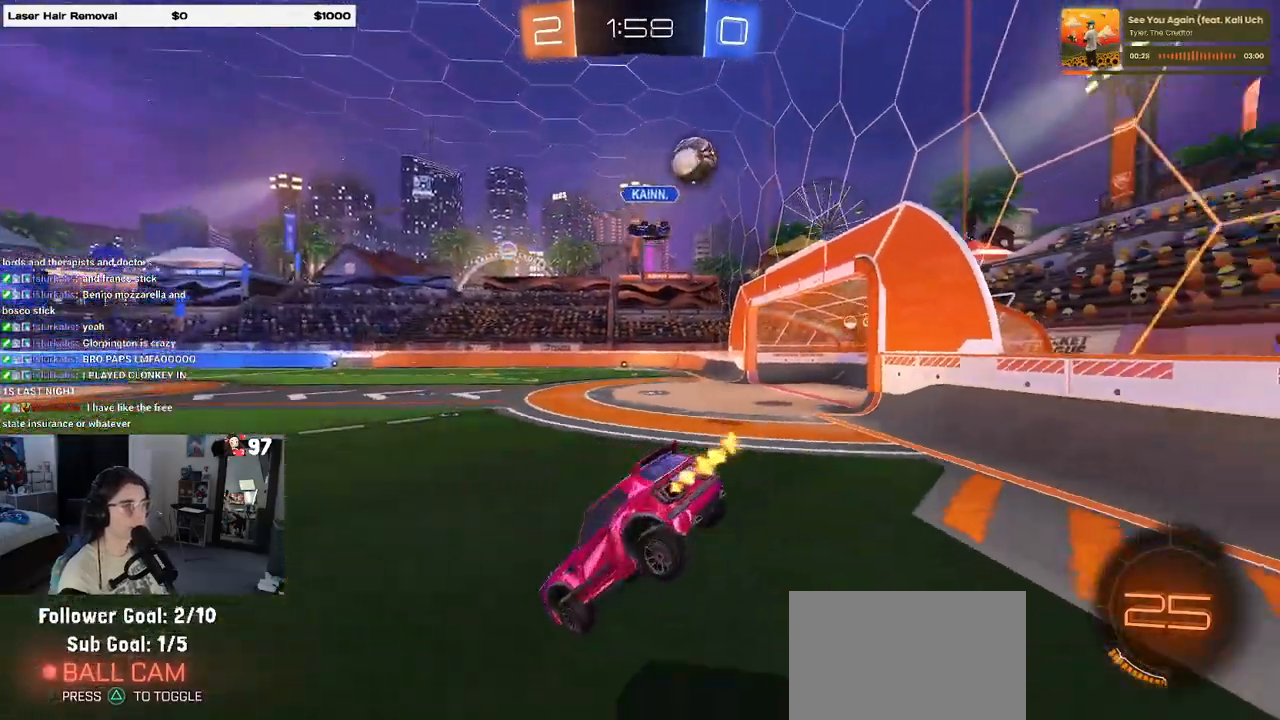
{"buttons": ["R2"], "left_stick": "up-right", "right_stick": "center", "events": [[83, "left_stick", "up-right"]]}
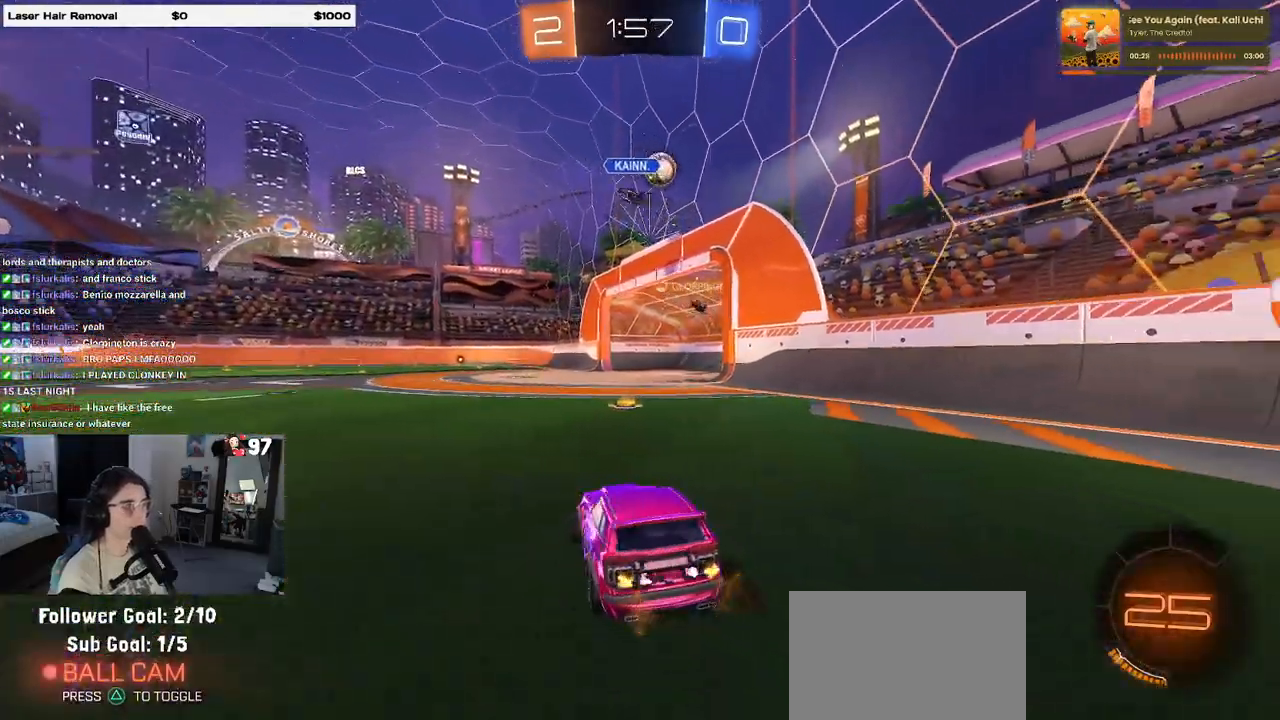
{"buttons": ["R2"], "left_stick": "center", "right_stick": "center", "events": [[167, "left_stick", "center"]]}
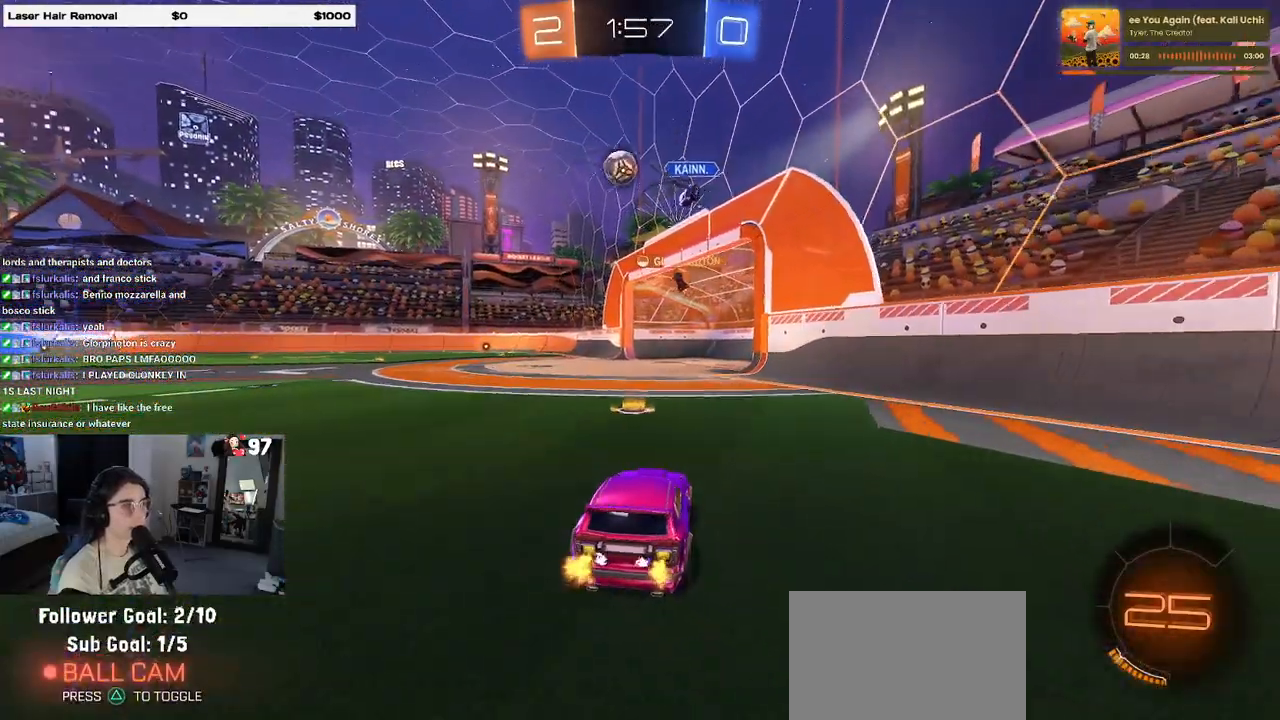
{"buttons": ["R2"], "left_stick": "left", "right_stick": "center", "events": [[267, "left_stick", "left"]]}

· · · ·

| What is expected |
Reproduce the listing above exactly, but skip the pictures.

| Answer to this problem |
{"buttons": ["R2"], "left_stick": "up-right", "right_stick": "center", "events": [[83, "left_stick", "up-right"]]}
{"buttons": ["R2"], "left_stick": "center", "right_stick": "center", "events": [[167, "left_stick", "center"]]}
{"buttons": ["R2"], "left_stick": "left", "right_stick": "center", "events": [[267, "left_stick", "left"]]}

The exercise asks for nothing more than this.